_What this task involves_: In the stretch from "- [PluralSight](http://www.pluralsight.com)" through "- [Kroll Ontrack](http://www.krollontrack.com/)", update every "http://www" to "https://www" and reproduce those lines with nothing else altered.

_Saved entries_:
************

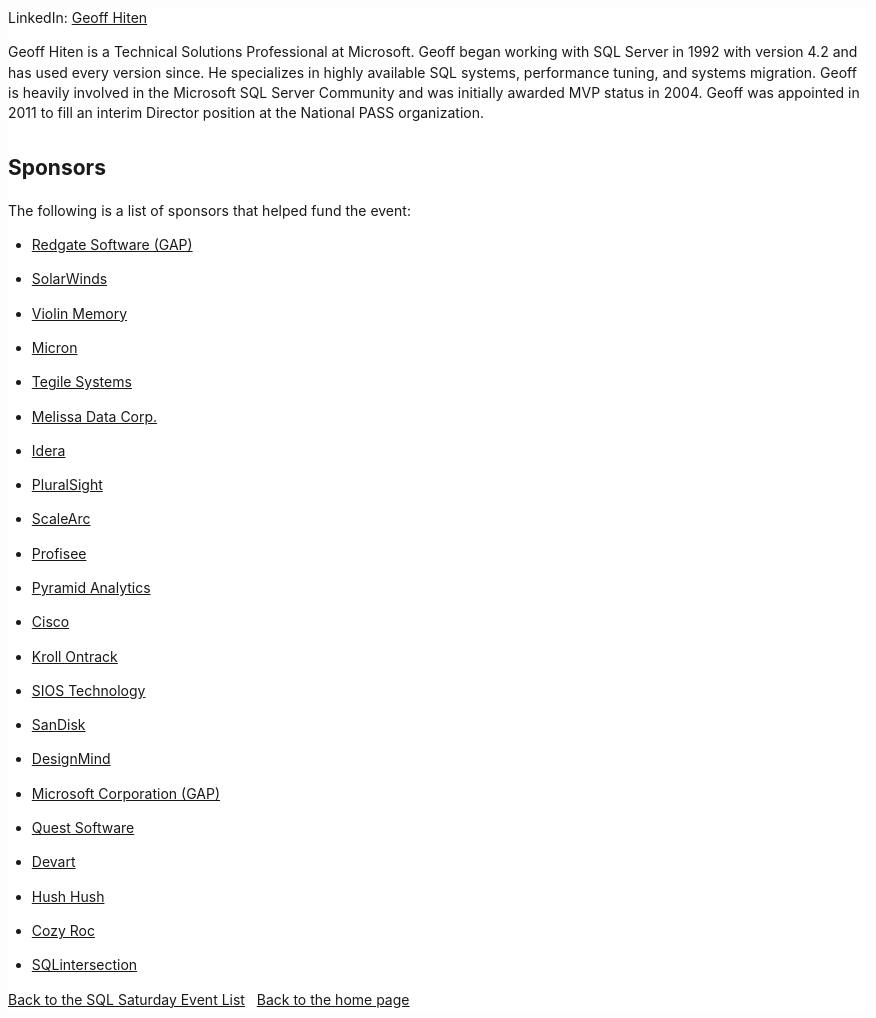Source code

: LinkedIn: [Geoff Hiten](https://www.linkedin.com/in/geoffhiten)
 
Geoff Hiten is a Technical Solutions Professional at Microsoft.  Geoff began working with SQL Server in 1992 with version 4.2 and has used every version since.  He specializes in highly available SQL systems, performance tuning, and systems migration.  Geoff is heavily involved in the Microsoft SQL Server Community and was initially awarded MVP status in 2004.  Geoff was appointed in 2011 to fill an interim Director position at the National PASS organization.
 
 
 
## <a name="sponsors"></a>Sponsors
The following is a list of sponsors that helped fund the event:
 
- [Redgate Software (GAP)](http://rd.gt/2j7SNf9)
 
- [SolarWinds](http://www.solarwinds.com)
 
- [Violin Memory](http://www.violin-memory.com)
 
- [Micron](http://www.micron.com)
 
- [Tegile Systems](http://www.tegile.com)
 
- [Melissa Data Corp.](http://www.melissadata.com)
 
- [Idera](http://www.idera.com/Content/Home.aspx)
 
- [PluralSight](http://www.pluralsight.com)
 
- [ScaleArc](http://www.scalearc.com)
 
- [Profisee](http://www.profisee.com)
 
- [Pyramid Analytics](http://www.PyramidAnalytics.com)
 
- [Cisco](http://www.cisco.com/go/microsoft)
 
- [Kroll Ontrack](http://www.krollontrack.com/)
 
- [SIOS Technology](http://us.sios.com/company/)
 
- [SanDisk](http://www.sandisk.com)
 
- [DesignMind](http://www.designmind.com/)
 
- [Microsoft Corporation (GAP)](http://www.microsoft.com/en-us/server-cloud/products/sql-server/)
 
- [Quest Software](https://www.quest.com/)
 
- [Devart](http://www.devart.com/)
 
- [Hush Hush](http://www.mask-me.net)
 
- [Cozy Roc](http://www.cozyroc.com)
 
- [SQLintersection](http://www.SQLintersection.com)
 
[Back to the SQL Saturday Event List](/past.html)
&nbsp;
[Back to the home page](/index.html)
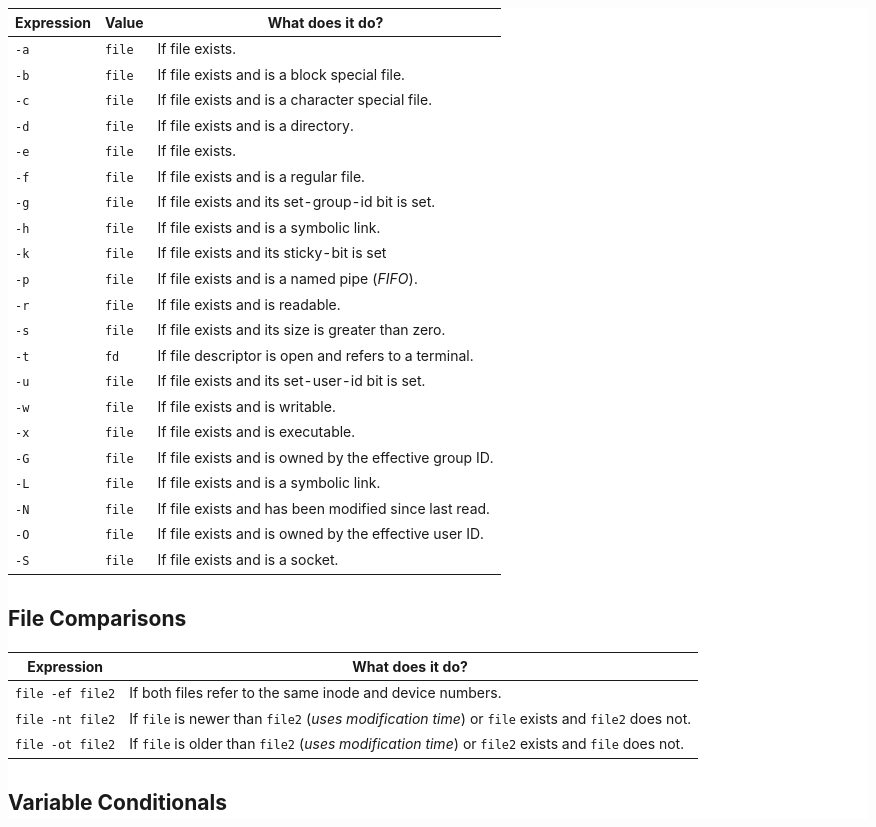 | Expression | Value  | What does it do? |
| ---------- | ------ | ---------------- |
| `-a`       | `file` | If file exists.
| `-b`       | `file` | If file exists and is a block special file.
| `-c`       | `file` | If file exists and is a character special file.
| `-d`       | `file` | If file exists and is a directory.
| `-e`       | `file` | If file exists.
| `-f`       | `file` | If file exists and is a regular file.
| `-g`       | `file` | If file exists and its set-group-id bit is set.
| `-h`       | `file` | If file exists and is a symbolic link.
| `-k`       | `file` | If file exists and its sticky-bit is set
| `-p`       | `file` | If file exists and is a named pipe (*FIFO*).
| `-r`       | `file` | If file exists and is readable.
| `-s`       | `file` | If file exists and its size is greater than zero.
| `-t`       | `fd`   | If file descriptor is open and refers to a terminal.
| `-u`       | `file` | If file exists and its set-user-id bit is set.
| `-w`       | `file` | If file exists and is writable.
| `-x`       | `file` | If file exists and is executable.
| `-G`       | `file` | If file exists and is owned by the effective group ID.
| `-L`       | `file` | If file exists and is a symbolic link.
| `-N`       | `file` | If file exists and has been modified since last read.
| `-O`       | `file` | If file exists and is owned by the effective user ID.
| `-S`       | `file` | If file exists and is a socket.

## File Comparisons

| Expression | What does it do? |
| ---------- | ---------------- |
| `file -ef file2` | If both files refer to the same inode and device numbers.
| `file -nt file2` | If `file` is newer than `file2` (*uses modification time*) or `file` exists and `file2` does not.
| `file -ot file2` | If `file` is older than `file2` (*uses modification time*) or `file2` exists and `file` does not.

## Variable Conditionals
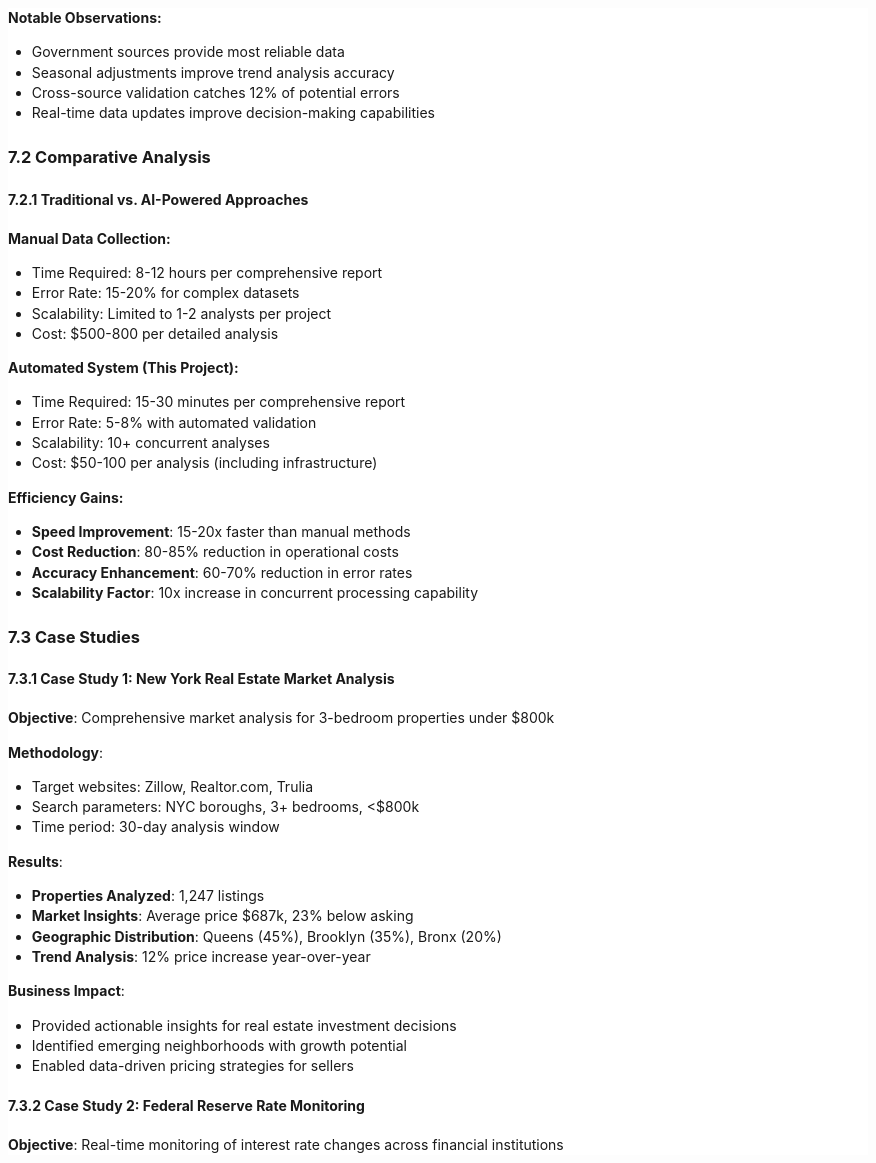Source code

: **Notable Observations:**
- Government sources provide most reliable data
- Seasonal adjustments improve trend analysis accuracy
- Cross-source validation catches 12% of potential errors
- Real-time data updates improve decision-making capabilities

### 7.2 Comparative Analysis

#### 7.2.1 Traditional vs. AI-Powered Approaches

**Manual Data Collection:**
- Time Required: 8-12 hours per comprehensive report
- Error Rate: 15-20% for complex datasets
- Scalability: Limited to 1-2 analysts per project
- Cost: $500-800 per detailed analysis

**Automated System (This Project):**
- Time Required: 15-30 minutes per comprehensive report
- Error Rate: 5-8% with automated validation
- Scalability: 10+ concurrent analyses
- Cost: $50-100 per analysis (including infrastructure)

**Efficiency Gains:**
- **Speed Improvement**: 15-20x faster than manual methods
- **Cost Reduction**: 80-85% reduction in operational costs
- **Accuracy Enhancement**: 60-70% reduction in error rates
- **Scalability Factor**: 10x increase in concurrent processing capability

### 7.3 Case Studies

#### 7.3.1 Case Study 1: New York Real Estate Market Analysis

**Objective**: Comprehensive market analysis for 3-bedroom properties under $800k

**Methodology**:
- Target websites: Zillow, Realtor.com, Trulia
- Search parameters: NYC boroughs, 3+ bedrooms, <$800k
- Time period: 30-day analysis window

**Results**:
- **Properties Analyzed**: 1,247 listings
- **Market Insights**: Average price $687k, 23% below asking
- **Geographic Distribution**: Queens (45%), Brooklyn (35%), Bronx (20%)
- **Trend Analysis**: 12% price increase year-over-year

**Business Impact**:
- Provided actionable insights for real estate investment decisions
- Identified emerging neighborhoods with growth potential
- Enabled data-driven pricing strategies for sellers

#### 7.3.2 Case Study 2: Federal Reserve Rate Monitoring

**Objective**: Real-time monitoring of interest rate changes across financial institutions

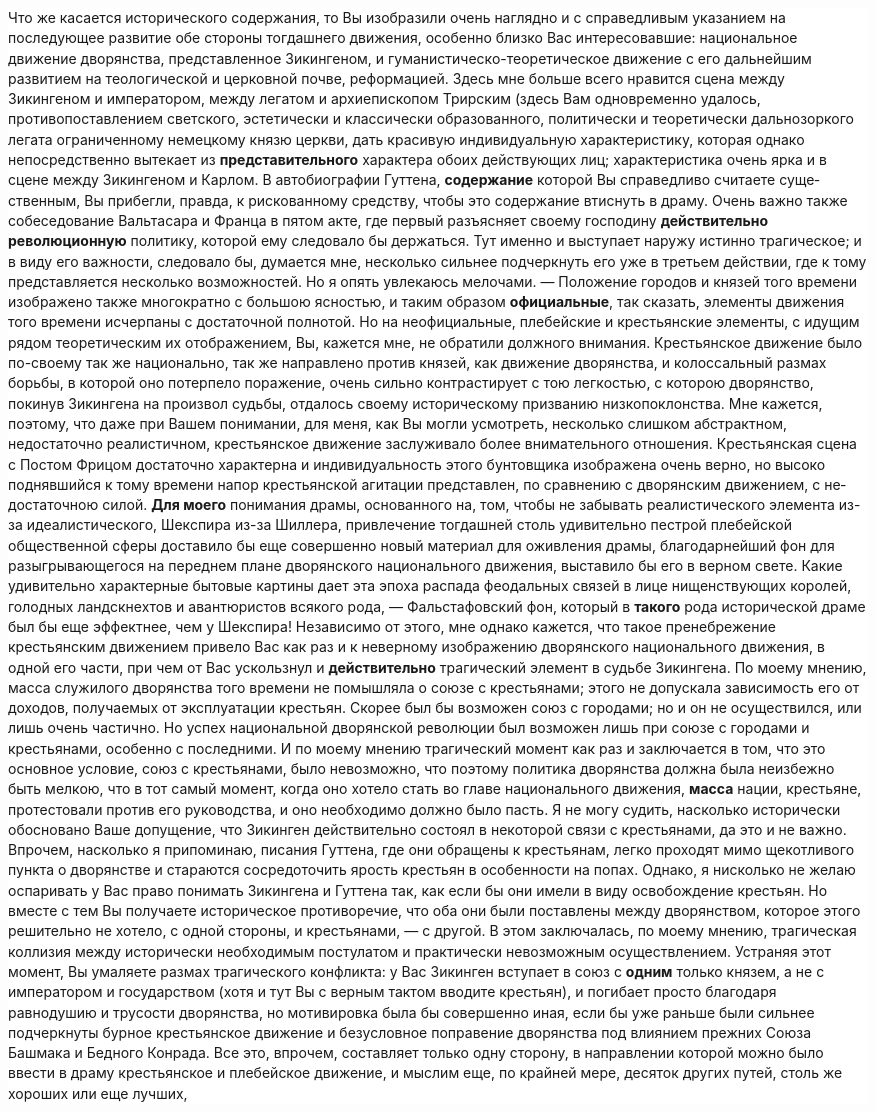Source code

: Что же касается исторического содержания, то Вы изобразили очень наглядно и с справедливым указанием на последующее разви­тие обе стороны тогдашнего движения, особенно близко Вас интере­совавшие: национальное движение дворянства, представленное Зикингеном, и гуманистическо-теоретическое движение с его дальнейшим развитием на теологической и церковной почве, реформацией. Здесь мне больше всего нравится сцена между Зикингеном и императором, между легатом и архиепископом Трирским (здесь Вам одновременно удалось, противопоставлением светского, эстетически и классически образованного, политически и теоретически дальнозоркого легата ограниченному немецкому князю церкви, дать красивую индивидуальную характеристику, которая однако непосредственно вытекает из **пред­ставительного** характера обоих действующих лиц; характеристика очень ярка и в сцене между Зикингеном и Карлом. В автобиографии Гуттена, **содержание** которой Вы справедливо считаете суще­ственным, Вы прибегли, правда, к рискованному средству, чтобы это содержание втиснуть в драму. Очень важно также собеседование Вальтасара и Франца в пятом акте, где первый разъясняет своему господину **действительно революционную** политику, которой ему следовало бы держаться. Тут именно и выступает наружу истинно трагическое; и в виду его важности, следовало бы, думается мне, не­сколько сильнее подчеркнуть его уже в третьем действии, где к тому представляется несколько возможностей. Но я опять увлекаюсь мело­чами. — Положение городов и князей того времени изображено также многократно с большою ясностью, и таким образом **официальные**, так сказать, элементы движения того времени исчерпаны с до­статочной полнотой. Но на неофициальные, плебейские и крестьян­ские элементы, с идущим рядом теоретическим их отображением, Вы, кажется мне, не обратили должного внимания. Крестьянское движе­ние было по-своему так же национально, так же направлено против князей, как движение дворянства, и колоссальный размах борьбы, в которой оно потерпело поражение, очень сильно контрастирует с тою легкостью, с которою дворянство, покинув Зикингена на произвол судьбы, отдалось своему историческому призванию низкопоклонства. Мне кажется, поэтому, что даже при Вашем понимании, для меня, как Вы могли усмотреть, несколько слишком абстрактном, недостаточно реалистичном, крестьянское движение заслуживало более вниматель­ного отношения. Крестьянская сцена с Постом Фрицом достаточно характерна и индивидуальность этого бунтовщика изображена очень верно, но высоко поднявшийся к тому времени напор крестьянской агитации представлен, по сравнению с дворянским движением, с не­достаточною силой. **Для моего** понимания драмы, основанного на, том, чтобы не забывать реалистического элемента из-за идеалистиче­ского, Шекспира из-за Шиллера, привлечение тогдашней столь уди­вительно пестрой плебейской общественной сферы доставило бы еще совершенно новый материал для оживления драмы, благодарнейший фон для разыгрывающегося на переднем плане дворянского национального движения, выставило бы его в верном свете. Какие удиви­тельно характерные бытовые картины дает эта эпоха распада фео­дальных связей в лице нищенствующих королей, голодных ландскнех­тов и авантюристов всякого рода, — Фальстафовский фон, который в **такого** рода исторической драме был бы еще эффектнее, чем у Шекспира! Независимо от этого, мне однако кажется, что такое пре­небрежение крестьянским движением привело Вас как раз и к невер­ному изображению дворянского национального движения, в одной его части, при чем от Вас ускользнул и **действительно** трагиче­ский элемент в судьбе Зикингена. По моему мнению, масса служи­лого дворянства того времени не помышляла о союзе с крестьянами; этого не допускала зависимость его от доходов, получаемых от эксплуа­тации крестьян. Скорее был бы возможен союз с городами; но и он не осуществился, или лишь очень частично. Но успех национальной дворянской революции был возможен лишь при союзе с городами и крестьянами, особенно с последними. И по моему мнению трагиче­ский момент как раз и заключается в том, что это основное условие, союз с крестьянами, было невозможно, что поэтому политика дворянства должна была неизбежно быть мелкою, что в тот самый момент, когда оно хотело стать во главе национального движения, **масса** нации, крестьяне, протестовали против его руководства, и оно необ­ходимо должно было пасть. Я не могу судить, насколько исторически обосновано Ваше допущение, что Зикинген действительно состоял в некоторой связи с крестьянами, да это и не важно. Впрочем, насколько я припоминаю, писания Гуттена, где они обращены к крестьянам, легко проходят мимо щекотливого пункта о дворянстве и стараются сосредоточить ярость крестьян в особенности на попах. Однако, я ни­сколько не желаю оспаривать у Вас право понимать Зикингена и Гуттена так, как если бы они имели в виду освобождение крестьян. Но вместе с тем Вы получаете историческое противоречие, что оба они были поставлены между дворянством, которое этого решительно не хотело, с одной стороны, и крестьянами, — с другой. В этом заключалась, по моему мнению, трагическая коллизия между исторически необходимым постулатом и практически невозможным осуществле­нием. Устраняя этот момент, Вы умаляете размах трагического кон­фликта: у Вас Зикинген вступает в союз с **одним** только князем, а не с императором и государством (хотя и тут Вы с верным тактом вводите крестьян), и погибает просто благодаря равнодушию и тру­сости дворянства, но мотивировка была бы совершенно иная, если бы уже раньше были сильнее подчеркнуты бурное крестьянское движе­ние и безусловное поправение дворянства под влиянием прежних Союза Башмака и Бедного Конрада. Все это, впрочем, составляет только одну сторону, в направлении которой можно было ввести в драму крестьянское и плебейское движение, и мыслим еще, по крайней мере, десяток других путей, столь же хороших или еще лучших,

************

_Task solution_:
- [PluralSight](https://www.pluralsight.com)
 
- [ScaleArc](https://www.scalearc.com)
 
- [Profisee](https://www.profisee.com)
 
- [Pyramid Analytics](https://www.PyramidAnalytics.com)
 
- [Cisco](https://www.cisco.com/go/microsoft)
 
- [Kroll Ontrack](https://www.krollontrack.com/)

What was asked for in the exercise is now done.